Saturday, February 20, 2016

Death by HMO

Okay, so I probably won't die while I'm waiting to get the referrals required by my insurance company, but I have wondered how many people who have very serious medical conditions are in situations similar to mine, not being able to see an approved doctor until the referrals and records are in place. At this point, I have been waiting a month to see the specialist. A more serious condition could certainly have at least progressed in that period of time, and to be truthful I don't know that mine hasn't. And for the rest of this year, at least, I'm stuck with this insurance company.

Insurance has to be the biggest scam on earth. The only other option is to roll the dice and not get insurance -- and hope not to have any major medical event. You pay your premiums, and if nothing happens, you don't get any of that money back. If something does happen, you have to jump through hoops to get all the coverage you're paying for and hope (in cases of car and homeowners' insurance) that your rates don't go up. If there is any reason I ever regret having left my full-time job, it's because I miss the better insurance coverage.

However, I noticed last week, as one of my sons was signing up for insurance through his work, that even medical insurance through the workplace isn't as straightforward as it used to be. When my son asked for my help, the first thing I said was, "Don't get an HMO plan!
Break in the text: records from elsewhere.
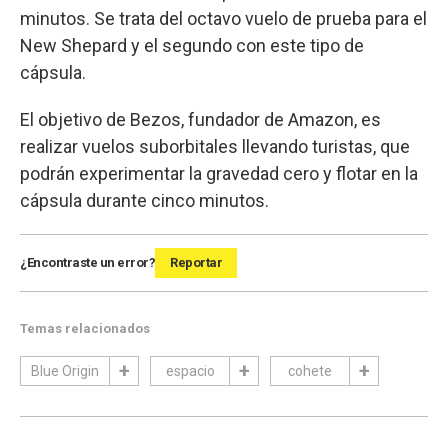
minutos. Se trata del octavo vuelo de prueba para el
New Shepard y el segundo con este tipo de
cápsula.
El objetivo de Bezos, fundador de Amazon, es
realizar vuelos suborbitales llevando turistas, que
podrán experimentar la gravedad cero y flotar en la
cápsula durante cinco minutos.
¿Encontraste un error?
Reportar
Temas relacionados
Blue Origin
espacio
cohete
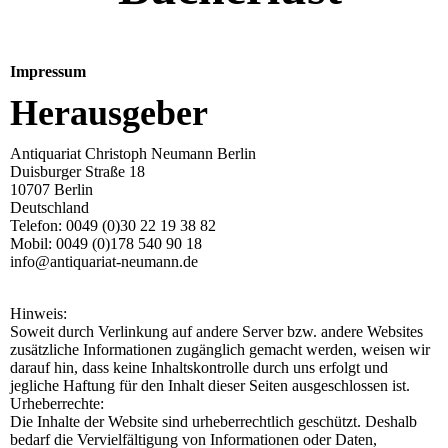
Impressum
Herausgeber
Antiquariat Christoph Neumann Berlin
Duisburger Straße 18
10707 Berlin
Deutschland
Telefon: 0049 (0)30 22 19 38 82
Mobil: 0049 (0)178 540 90 18
info@antiquariat-neumann.de
Hinweis:
Soweit durch Verlinkung auf andere Server bzw. andere Websites
zusätzliche Informationen zugänglich gemacht werden, weisen wir
darauf hin, dass keine Inhaltskontrolle durch uns erfolgt und
jegliche Haftung für den Inhalt dieser Seiten ausgeschlossen ist.
Urheberrechte:
Die Inhalte der Website sind urheberrechtlich geschützt. Deshalb
bedarf die Vervielfältigung von Informationen oder Daten,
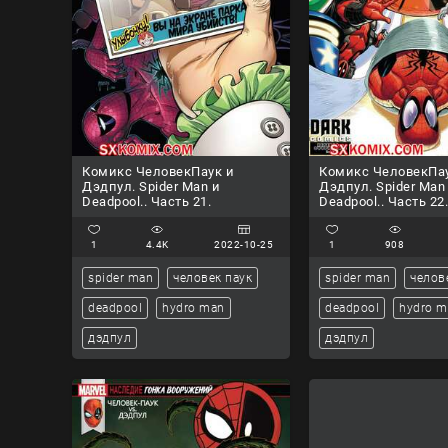
Комикс ЧеловекПаук и
Комикс ЧеловекПа
Дэдпул. Spider Man и
Дэдпул. Spider Man
Deadpool.. Часть 21.
Deadpool.. Часть 22
1
4.4K
2022-10-25
1
908
spider man
человек паук
spider man
челов
deadpool
hydro man
deadpool
hydro 
дэдпул
дэдпул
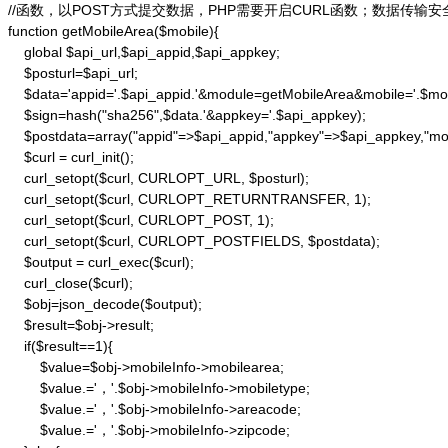
//函数，以POST方式提交数据，PHP需要开启CURL函数；数据传输安
function getMobileArea($mobile){

    global $api_url,$api_appid,$api_appkey;

    $posturl=$api_url;

    $data='appid='.$api_appid.'&module=getMobileArea&mobile='.$mobi
    $sign=hash("sha256",$data.'&appkey='.$api_appkey);

    $postdata=array("appid"=>$api_appid,"appkey"=>$api_appkey,"mod
    $curl = curl_init();

    curl_setopt($curl, CURLOPT_URL, $posturl);

    curl_setopt($curl, CURLOPT_RETURNTRANSFER, 1);

    curl_setopt($curl, CURLOPT_POST, 1);

    curl_setopt($curl, CURLOPT_POSTFIELDS, $postdata);

    $output = curl_exec($curl);

    curl_close($curl);

    $obj=json_decode($output);

    $result=$obj->result;

    if($result==1){

        $value=$obj->mobileInfo->mobilearea;

        $value.='，'.$obj->mobileInfo->mobiletype;

        $value.='，'.$obj->mobileInfo->areacode;

        $value.='，'.$obj->mobileInfo->zipcode;
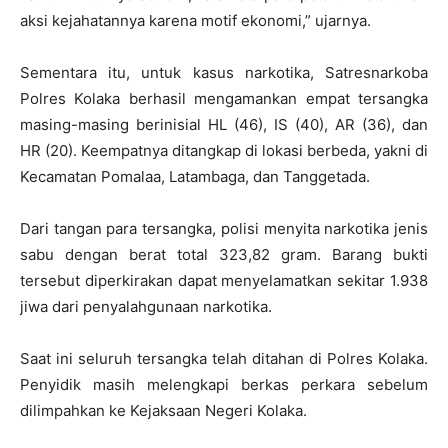
aksi kejahatannya karena motif ekonomi,” ujarnya.
Sementara itu, untuk kasus narkotika, Satresnarkoba
Polres Kolaka berhasil mengamankan empat tersangka
masing-masing berinisial HL (46), IS (40), AR (36), dan
HR (20). Keempatnya ditangkap di lokasi berbeda, yakni di
Kecamatan Pomalaa, Latambaga, dan Tanggetada.
Dari tangan para tersangka, polisi menyita narkotika jenis
sabu dengan berat total 323,82 gram. Barang bukti
tersebut diperkirakan dapat menyelamatkan sekitar 1.938
jiwa dari penyalahgunaan narkotika.
Saat ini seluruh tersangka telah ditahan di Polres Kolaka.
Penyidik masih melengkapi berkas perkara sebelum
dilimpahkan ke Kejaksaan Negeri Kolaka.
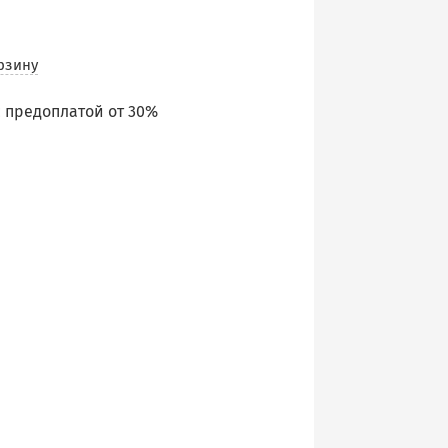
рзину
 предоплатой от 30%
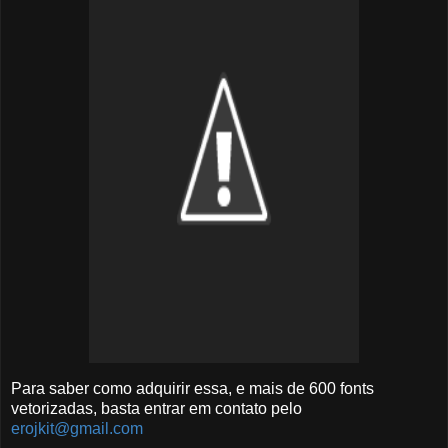
Para saber como adquirir essa, e mais de 600 fonts
vetorizadas, basta entrar em contato pelo
erojkit@gmail.com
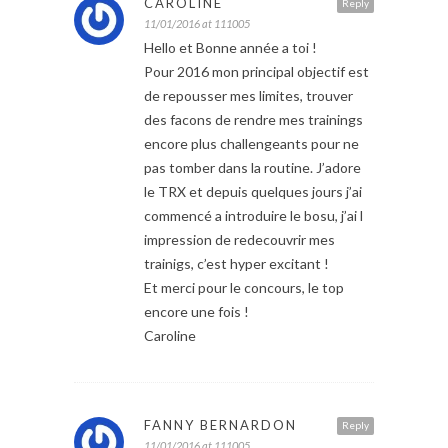
CAROLINE
Reply
11/01/2016 at 111005
Hello et Bonne année a toi !
Pour 2016 mon principal objectif est
de repousser mes limites, trouver
des facons de rendre mes trainings
encore plus challengeants pour ne
pas tomber dans la routine. J’adore
le TRX et depuis quelques jours j’ai
commencé a introduire le bosu, j’ai l
impression de redecouvrir mes
trainigs, c’est hyper excitant !
Et merci pour le concours, le top
encore une fois !
Caroline
FANNY BERNARDON
Reply
11/01/2016 at 111005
Get the PPO!" But when we were on the phone and both looking at his workplace benefits page, those weren't even options. The two choices were (I think) HRAs and HSAs. We both read through all the information and together we still couldn't figure it out. I think the insurance companies present the information in an intentionally confusing way, vague enough so that they can try to wiggle out of paying when the time comes. (I don't want to say the name of the company my son works for, but it is one of the largest financial institutions in the country.)

While I believe that the intentions behind the Affordable Care Act were humane and sincere, and a lot of people who couldn't otherwise get insurance are now able to, it has served to mess up an already-messed-up industry. Insurance companies have found so many loopholes to keep from having to pay out, such as dropping in-network or "preferred" providers without notice, reducing lists of approved medications (as an example, with my new insurance, my generic Celebrex went from four dollars to sixty-five dollars a month), and challenging valid claims. I brought some of this up with my gynocologist last week at my annual exam, and she said she knew I wouldn't want to hear this but patients need to read through their insurance information thoroughly to understand their benefits. My reply was that, especially in an emergency situation, there wasn't time to do that, and really one would need to do an almost-daily review of the policy to catch the sneaky changes the insurance companies slip in. And we're both right. Figuring out medical benefits -- providers and pharmacy charges -- is a full-time job. I already have a job. In fact, I have several. Now I guess I have another -- but only if I want to receive care and not get stuck with tens of thousands of dollars in medical bills.